Dias de mudança

I

[dropcap]H[/dropcap]á dias que fazem convergir para si linhas de acção de diversas frentes e com prazos diferentes de desenvolvimento. Seja a preparação de um negócio, mesmo simples, a compra ou a venda de um artigo, um instrumento musical ou uma obra literária. Seja a inscrição num ginásio para finalmente se pôr em prática o que queríamos há tanto tempo, ter actividade física, ou na mesma linha de acção: deixar de fumar, beber menos, fazer dieta. Seja fazer a viagem ou as férias que podemos finalmente ter. Tudo pode acontecer num mesmo dia e a fazer confluir frentes idênticas de sentido. Não se compra ou vende a guitarra apenas mas compra-se ou vende-se a guitarra, os livros. Parece que nesse dia somos pessoas de negócio, só que habitualmente nada disso acontece. Temos a primeira aula no ginásio, deixamos ou reduzimos os cigarros e a ingestão de bebidas alcoólicas, iniciamos uma dieta, compramos roupa desportiva, tudo parece reluzir como nos primeiros dias de adolescência quando tínhamos o primeiro dia na piscina ou no dojo. Marcamos a viagem para uns dias num sítio em que alguém tem uma casa que nos oferece para estadia. Tudo no mesmo dia. Há dias em que tudo acontece e nada parece abortar, a trama da vida a ser faz que aconteça mesmo que mudemos de vida. Por maioria de razão acontece quando encontramos alguém.

II

Desde sempre percebi, desde o insondável e distante horizonte da infância, que havia momentos na vida, que definiam marcos, antes e depois, melhor: a partir dessa altura tudo haveria de ser diferente e nada continuaria como dantes.

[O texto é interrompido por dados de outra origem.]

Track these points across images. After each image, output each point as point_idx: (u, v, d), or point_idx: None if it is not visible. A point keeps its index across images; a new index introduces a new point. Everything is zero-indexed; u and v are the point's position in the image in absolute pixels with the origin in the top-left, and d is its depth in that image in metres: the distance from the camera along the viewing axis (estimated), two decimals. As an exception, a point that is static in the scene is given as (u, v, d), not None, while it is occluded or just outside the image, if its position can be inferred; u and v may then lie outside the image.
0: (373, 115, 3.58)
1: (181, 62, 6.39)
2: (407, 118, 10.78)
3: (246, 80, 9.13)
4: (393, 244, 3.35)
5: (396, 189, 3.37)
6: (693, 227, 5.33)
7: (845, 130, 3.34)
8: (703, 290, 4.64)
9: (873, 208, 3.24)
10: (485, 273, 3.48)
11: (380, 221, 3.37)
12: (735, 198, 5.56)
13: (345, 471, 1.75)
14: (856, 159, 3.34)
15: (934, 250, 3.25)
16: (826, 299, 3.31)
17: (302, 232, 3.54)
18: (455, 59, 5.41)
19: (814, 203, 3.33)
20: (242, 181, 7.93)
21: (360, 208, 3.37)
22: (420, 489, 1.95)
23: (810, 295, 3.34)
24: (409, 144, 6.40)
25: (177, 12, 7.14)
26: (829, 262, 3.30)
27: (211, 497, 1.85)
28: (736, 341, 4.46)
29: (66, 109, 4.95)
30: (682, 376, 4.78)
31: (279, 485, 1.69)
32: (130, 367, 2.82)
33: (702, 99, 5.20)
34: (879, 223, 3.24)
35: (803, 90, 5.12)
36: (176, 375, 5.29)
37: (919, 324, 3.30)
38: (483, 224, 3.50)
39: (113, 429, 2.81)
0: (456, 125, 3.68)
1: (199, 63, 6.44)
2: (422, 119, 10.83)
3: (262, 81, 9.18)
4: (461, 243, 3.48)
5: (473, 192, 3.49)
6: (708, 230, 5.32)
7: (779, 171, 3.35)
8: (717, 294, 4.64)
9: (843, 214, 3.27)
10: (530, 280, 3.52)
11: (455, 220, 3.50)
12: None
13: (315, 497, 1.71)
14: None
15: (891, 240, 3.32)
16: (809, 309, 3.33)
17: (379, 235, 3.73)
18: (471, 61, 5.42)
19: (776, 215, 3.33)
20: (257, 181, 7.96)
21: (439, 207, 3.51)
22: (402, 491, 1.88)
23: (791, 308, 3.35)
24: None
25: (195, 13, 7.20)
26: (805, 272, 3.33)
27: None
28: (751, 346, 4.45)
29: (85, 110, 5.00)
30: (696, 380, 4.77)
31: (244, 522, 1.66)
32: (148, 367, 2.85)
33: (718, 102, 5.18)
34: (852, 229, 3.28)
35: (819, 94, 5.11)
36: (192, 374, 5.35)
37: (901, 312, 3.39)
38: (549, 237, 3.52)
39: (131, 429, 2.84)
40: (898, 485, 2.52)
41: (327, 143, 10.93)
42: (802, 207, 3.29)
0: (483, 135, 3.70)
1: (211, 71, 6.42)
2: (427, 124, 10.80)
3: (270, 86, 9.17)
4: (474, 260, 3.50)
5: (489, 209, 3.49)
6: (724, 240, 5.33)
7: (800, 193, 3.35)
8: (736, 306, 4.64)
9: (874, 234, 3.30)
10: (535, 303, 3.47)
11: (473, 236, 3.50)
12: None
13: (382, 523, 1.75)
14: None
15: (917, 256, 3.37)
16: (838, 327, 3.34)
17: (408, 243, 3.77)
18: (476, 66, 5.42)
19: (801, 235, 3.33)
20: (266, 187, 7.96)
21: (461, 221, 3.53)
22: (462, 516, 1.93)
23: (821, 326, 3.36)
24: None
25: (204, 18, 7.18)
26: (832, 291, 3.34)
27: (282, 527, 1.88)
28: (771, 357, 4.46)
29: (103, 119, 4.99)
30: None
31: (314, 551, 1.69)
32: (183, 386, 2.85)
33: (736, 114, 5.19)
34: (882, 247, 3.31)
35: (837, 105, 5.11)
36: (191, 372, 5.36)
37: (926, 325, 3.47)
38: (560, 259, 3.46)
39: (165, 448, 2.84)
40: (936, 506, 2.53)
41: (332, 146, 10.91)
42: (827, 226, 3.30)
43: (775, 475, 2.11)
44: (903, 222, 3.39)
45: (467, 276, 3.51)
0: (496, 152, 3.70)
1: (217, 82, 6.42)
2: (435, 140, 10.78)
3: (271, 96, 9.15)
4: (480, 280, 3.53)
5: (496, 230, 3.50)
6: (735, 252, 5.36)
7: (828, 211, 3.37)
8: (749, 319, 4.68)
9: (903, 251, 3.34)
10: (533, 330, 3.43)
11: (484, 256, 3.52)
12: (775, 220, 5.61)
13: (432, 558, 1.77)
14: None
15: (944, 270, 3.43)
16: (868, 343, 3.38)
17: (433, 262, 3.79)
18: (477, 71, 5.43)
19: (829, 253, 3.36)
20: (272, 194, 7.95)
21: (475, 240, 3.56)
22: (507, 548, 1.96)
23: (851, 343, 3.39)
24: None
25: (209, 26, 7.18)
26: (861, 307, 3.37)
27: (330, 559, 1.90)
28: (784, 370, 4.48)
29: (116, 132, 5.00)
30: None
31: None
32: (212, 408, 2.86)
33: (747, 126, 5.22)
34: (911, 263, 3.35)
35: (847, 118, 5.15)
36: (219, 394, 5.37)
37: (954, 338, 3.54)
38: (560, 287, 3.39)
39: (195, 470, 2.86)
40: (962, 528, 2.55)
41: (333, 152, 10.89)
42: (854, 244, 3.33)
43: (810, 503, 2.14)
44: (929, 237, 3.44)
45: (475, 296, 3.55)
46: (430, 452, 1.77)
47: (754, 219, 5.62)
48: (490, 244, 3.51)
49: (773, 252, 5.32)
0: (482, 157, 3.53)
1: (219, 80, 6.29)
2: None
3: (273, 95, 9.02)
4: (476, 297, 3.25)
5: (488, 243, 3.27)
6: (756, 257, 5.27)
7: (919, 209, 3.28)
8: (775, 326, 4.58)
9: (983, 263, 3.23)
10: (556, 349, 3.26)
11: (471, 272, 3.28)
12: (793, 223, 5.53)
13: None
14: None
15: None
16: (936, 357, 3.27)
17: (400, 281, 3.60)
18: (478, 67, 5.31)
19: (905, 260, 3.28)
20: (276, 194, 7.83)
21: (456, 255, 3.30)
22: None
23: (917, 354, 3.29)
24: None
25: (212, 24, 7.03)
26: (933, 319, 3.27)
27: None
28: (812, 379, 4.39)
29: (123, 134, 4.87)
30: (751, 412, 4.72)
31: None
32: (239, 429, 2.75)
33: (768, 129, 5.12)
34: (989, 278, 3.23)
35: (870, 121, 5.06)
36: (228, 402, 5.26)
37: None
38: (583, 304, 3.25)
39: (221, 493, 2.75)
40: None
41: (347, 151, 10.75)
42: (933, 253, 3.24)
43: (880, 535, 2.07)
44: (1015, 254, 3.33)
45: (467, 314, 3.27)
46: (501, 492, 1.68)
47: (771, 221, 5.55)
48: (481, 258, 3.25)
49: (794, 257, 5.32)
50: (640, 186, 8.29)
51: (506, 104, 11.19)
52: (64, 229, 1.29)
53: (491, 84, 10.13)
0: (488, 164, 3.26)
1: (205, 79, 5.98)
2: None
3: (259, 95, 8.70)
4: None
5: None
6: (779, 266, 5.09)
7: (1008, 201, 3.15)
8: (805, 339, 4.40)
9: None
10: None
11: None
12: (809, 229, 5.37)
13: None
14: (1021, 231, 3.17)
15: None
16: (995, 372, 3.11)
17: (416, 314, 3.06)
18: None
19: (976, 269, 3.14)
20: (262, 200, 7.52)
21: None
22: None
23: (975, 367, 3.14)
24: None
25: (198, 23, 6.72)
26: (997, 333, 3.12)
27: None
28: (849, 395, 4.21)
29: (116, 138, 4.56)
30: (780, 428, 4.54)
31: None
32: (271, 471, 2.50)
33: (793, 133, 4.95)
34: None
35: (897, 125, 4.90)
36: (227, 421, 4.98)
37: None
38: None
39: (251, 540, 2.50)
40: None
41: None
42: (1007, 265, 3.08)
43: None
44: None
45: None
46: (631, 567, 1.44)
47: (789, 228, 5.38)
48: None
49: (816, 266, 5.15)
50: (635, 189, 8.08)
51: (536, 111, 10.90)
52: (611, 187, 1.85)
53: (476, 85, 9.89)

Parece uma redundância. Como é que o que será diferente poderia continuar igual e como é que o que não continua como dantes poderia ser igual depois. Mas é mesmo assim. Há uma compreensão do tempo anterior à experiência de vida por que se passou que também se dá relativamente ao tempo ulterior à experiência. Antes e depois colidem. Não há um único instante, mas há a vida toda. A vida que tinha sido levada até esse instante e a vida que se desenrola à nossa frente, sem pormenores mas na sua configuração. A partir de agora a vida vai ser totalmente diferente do que foi até aqui. Numa outra formulação possível a vida que podia ter sido como foi até aqui vai ser completamente diferente. A vida que era suposto ser tida passa a ser outra. Aquilo por que se passou, os momentos que se atravessaram, reconfiguraram a vida. Não sem antes a terem posto debaixo de um único horizonte que não sabíamos que havia, porque tudo parecia exterior a nós, o espaço, o tempo, os outros, nós próprios. Agora, só há interior e um interior que parece existir no tempo, um tempo que passa a ser radicalmente diferente do que foi até então, como se até então não tivesse havido tempo e agora passa a haver tempo, um tempo que começou a contar de forma decrescente e nós temos de viver uma vida que não foi desenhada por nós, mas pelo trauma. Tudo é post-traumático.

III

Os primeiros instantes em que conhecemos alguém que fica na nossa vida são diferentes dos primeiros instantes em que vemos alguém que conhecemos mas não fica na nossa vida e diferentes daqueles em que nem sequer nos apercebemos que vemos alguém. Há pessoas que ficam nas nossas vidas em ausência permanente. Tal como os nossos mortos estão sempre presentes a constituir a nossa mente lúcida, assim também eles estão presentes, independentemente de avaliarmos as suas existências como boas ou más para nós. Num instante parece lançar-se um projecto para sempre de convívio e co-existência. Ou antes, dá-se um excesso de sentido que vai para lá da mera sincronização entre ver e visto, sujeito e objecto. Há qualquer coisa que capta a história daquela miúda ou miúdo na infância, mas é sobretudo porque dá a sensação que já nos conhecíamos uns aos outros antes e que era a altura de nos revermos.

Do mesmo modo, para além do reconhecimento há logo um quotidiano, um lance de futuro. Não é só presente e história pressentida é também futuro lançado numa antecipação e previsão meramente formais mas eficazes. Não só já éramos antes de nos termos conhecido como a nossa vida seria completamente diferente se não tivéssemos conhecido aquelas pessoas. Não seria possível ter futuro sem aqueles encontros. Não seria possível ter as nossas vidas sem aquelas pessoas. O futuro da vida é antecipado de tal forma que o calcorreamos até ao fim. Aqueles encontros arremessam-nos para o fim das nossas vidas. Lá estarão na hora da nossa morte. Um instante distendido do passado para o futuro e não a abstracção de ter a percepção de alguém: na piscina, no recreio, na sala de aula, no ginásio, numa rua a acenar.